Regierungsbildung: Absolute Mehrheit für die AfD möglich
Sigmund selbst schloss in einem viral gegangenen Podcast-Interview – mit nach eigenen Angaben über 3 Millionen Aufrufen – eine Koalition mit der CDU weitgehend aus. Er forderte die Union auf, ihre politischen Positionen der vergangenen zwölf Jahre zu reflektieren, und bezweifelte, ob in der CDU noch ein nennenswert konservativer Geist vorhanden sei.
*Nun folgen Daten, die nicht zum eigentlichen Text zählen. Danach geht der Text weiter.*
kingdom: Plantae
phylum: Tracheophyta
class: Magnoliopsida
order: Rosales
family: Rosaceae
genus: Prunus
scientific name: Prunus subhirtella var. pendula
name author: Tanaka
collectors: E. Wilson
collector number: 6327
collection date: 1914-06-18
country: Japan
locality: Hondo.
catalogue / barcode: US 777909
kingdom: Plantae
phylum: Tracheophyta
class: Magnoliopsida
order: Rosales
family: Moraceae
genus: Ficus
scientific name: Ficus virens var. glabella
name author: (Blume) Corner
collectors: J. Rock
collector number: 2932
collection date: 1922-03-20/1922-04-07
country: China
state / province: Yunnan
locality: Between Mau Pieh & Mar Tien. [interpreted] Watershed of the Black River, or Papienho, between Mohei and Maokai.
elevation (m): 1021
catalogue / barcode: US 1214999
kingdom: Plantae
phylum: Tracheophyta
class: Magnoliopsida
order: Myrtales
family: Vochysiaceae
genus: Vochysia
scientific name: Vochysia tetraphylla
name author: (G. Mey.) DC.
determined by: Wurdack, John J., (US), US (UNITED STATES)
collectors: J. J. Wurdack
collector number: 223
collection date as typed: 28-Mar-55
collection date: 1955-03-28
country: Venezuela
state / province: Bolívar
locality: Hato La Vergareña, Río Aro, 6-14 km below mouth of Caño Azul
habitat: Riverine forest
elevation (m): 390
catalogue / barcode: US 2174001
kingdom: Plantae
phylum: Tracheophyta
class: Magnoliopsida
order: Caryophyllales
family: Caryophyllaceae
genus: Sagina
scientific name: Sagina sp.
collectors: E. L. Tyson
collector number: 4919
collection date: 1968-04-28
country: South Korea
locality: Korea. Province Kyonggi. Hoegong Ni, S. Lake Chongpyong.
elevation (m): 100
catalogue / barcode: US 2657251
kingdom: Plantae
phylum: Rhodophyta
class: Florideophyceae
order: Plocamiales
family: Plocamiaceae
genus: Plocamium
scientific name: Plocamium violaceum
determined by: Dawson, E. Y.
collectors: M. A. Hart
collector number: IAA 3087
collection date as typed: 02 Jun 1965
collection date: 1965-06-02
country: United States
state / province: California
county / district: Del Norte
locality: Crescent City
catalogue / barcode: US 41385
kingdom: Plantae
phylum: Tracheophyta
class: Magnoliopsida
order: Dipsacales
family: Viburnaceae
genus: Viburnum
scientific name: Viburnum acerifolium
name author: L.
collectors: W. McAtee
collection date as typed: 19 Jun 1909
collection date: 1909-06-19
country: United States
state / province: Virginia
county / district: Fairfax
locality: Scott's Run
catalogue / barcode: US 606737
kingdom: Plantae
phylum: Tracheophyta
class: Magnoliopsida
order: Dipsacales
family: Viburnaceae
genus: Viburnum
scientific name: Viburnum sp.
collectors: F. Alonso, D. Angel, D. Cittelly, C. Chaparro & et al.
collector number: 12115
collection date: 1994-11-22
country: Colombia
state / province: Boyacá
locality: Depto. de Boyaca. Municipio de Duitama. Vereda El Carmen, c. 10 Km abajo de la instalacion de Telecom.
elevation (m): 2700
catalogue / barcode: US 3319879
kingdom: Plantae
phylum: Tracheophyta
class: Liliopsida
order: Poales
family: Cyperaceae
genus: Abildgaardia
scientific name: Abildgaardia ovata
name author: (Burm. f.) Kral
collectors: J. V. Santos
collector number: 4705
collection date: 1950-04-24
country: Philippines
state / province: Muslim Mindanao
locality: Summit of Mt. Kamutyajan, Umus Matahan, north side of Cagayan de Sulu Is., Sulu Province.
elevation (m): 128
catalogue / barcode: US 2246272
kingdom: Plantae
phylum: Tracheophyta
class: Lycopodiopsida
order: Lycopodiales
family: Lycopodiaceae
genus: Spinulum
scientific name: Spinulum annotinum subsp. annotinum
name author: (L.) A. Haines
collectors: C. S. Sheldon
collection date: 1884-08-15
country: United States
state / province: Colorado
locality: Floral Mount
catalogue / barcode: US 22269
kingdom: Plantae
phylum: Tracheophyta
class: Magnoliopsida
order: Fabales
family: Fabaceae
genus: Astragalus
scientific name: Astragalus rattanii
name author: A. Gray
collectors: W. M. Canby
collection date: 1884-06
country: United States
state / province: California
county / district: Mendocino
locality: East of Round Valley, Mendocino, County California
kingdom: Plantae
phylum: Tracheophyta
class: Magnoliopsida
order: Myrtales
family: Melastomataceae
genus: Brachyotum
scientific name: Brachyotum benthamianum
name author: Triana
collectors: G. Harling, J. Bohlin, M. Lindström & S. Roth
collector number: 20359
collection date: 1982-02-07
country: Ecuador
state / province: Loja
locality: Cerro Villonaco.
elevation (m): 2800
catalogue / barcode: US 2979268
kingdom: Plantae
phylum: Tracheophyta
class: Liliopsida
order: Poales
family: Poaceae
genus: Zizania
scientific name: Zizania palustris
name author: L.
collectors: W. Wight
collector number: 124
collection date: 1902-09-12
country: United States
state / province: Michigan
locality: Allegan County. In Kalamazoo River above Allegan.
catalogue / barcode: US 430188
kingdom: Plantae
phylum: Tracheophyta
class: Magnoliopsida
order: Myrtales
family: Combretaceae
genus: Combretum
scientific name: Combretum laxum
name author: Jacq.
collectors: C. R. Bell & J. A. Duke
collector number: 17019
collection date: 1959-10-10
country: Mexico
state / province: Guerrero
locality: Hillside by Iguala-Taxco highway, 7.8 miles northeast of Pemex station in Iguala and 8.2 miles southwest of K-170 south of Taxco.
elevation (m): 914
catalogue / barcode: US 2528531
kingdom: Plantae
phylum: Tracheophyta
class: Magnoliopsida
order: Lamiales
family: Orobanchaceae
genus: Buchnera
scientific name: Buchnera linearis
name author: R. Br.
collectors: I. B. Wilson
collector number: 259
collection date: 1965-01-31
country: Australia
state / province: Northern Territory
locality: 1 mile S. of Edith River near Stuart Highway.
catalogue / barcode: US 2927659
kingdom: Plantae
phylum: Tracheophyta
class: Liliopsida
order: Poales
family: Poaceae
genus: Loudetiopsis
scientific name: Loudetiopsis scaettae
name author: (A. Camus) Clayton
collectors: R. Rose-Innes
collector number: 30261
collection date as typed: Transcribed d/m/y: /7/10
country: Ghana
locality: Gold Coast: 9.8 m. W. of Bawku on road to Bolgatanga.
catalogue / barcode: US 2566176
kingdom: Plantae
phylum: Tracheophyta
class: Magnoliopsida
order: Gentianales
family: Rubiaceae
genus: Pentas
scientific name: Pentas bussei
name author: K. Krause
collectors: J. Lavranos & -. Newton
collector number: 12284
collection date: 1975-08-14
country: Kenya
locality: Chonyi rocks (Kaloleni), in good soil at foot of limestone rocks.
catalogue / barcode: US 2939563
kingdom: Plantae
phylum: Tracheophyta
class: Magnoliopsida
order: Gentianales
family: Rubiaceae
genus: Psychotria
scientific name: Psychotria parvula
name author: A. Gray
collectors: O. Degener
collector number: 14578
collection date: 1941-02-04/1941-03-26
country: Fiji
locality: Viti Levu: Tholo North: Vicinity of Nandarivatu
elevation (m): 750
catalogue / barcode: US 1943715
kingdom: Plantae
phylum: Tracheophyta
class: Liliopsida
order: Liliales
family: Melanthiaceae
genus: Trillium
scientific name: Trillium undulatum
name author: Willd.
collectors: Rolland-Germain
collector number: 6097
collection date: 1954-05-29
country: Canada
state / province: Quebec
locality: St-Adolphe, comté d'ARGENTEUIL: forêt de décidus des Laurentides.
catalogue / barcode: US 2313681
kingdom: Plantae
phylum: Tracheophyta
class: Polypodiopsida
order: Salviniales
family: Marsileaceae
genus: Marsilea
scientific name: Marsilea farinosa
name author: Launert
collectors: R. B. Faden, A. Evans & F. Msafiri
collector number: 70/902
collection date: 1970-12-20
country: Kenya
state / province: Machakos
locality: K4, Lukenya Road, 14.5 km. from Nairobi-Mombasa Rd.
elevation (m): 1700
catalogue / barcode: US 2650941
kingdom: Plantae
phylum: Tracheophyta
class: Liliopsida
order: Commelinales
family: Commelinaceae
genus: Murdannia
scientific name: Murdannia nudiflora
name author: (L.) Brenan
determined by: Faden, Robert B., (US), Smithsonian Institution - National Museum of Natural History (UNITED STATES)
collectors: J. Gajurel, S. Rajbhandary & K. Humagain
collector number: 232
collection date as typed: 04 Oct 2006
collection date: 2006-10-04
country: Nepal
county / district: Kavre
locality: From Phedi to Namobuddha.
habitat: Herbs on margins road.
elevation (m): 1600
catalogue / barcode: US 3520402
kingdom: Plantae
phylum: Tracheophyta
Binkert hält es für das wahrscheinlichste Szenario, dass vier Parteien in den Landtag einziehen – AfD, CDU, Linkspartei und SPD. Sollten es nur drei sein, hätte die AfD allein eine parlamentarische Mehrheit und könnte ohne Koalitionspartner regieren. In jedem Fall gilt nach Binkerts Analyse als sicher: Eine Mehrheitsregierung ohne AfD oder Linkspartei ist rechnerisch nicht darstellbar. Die CDU müsste sich entscheiden – und jede Entscheidung hätte Folgen weit über Sachsen-Anhalt hinaus.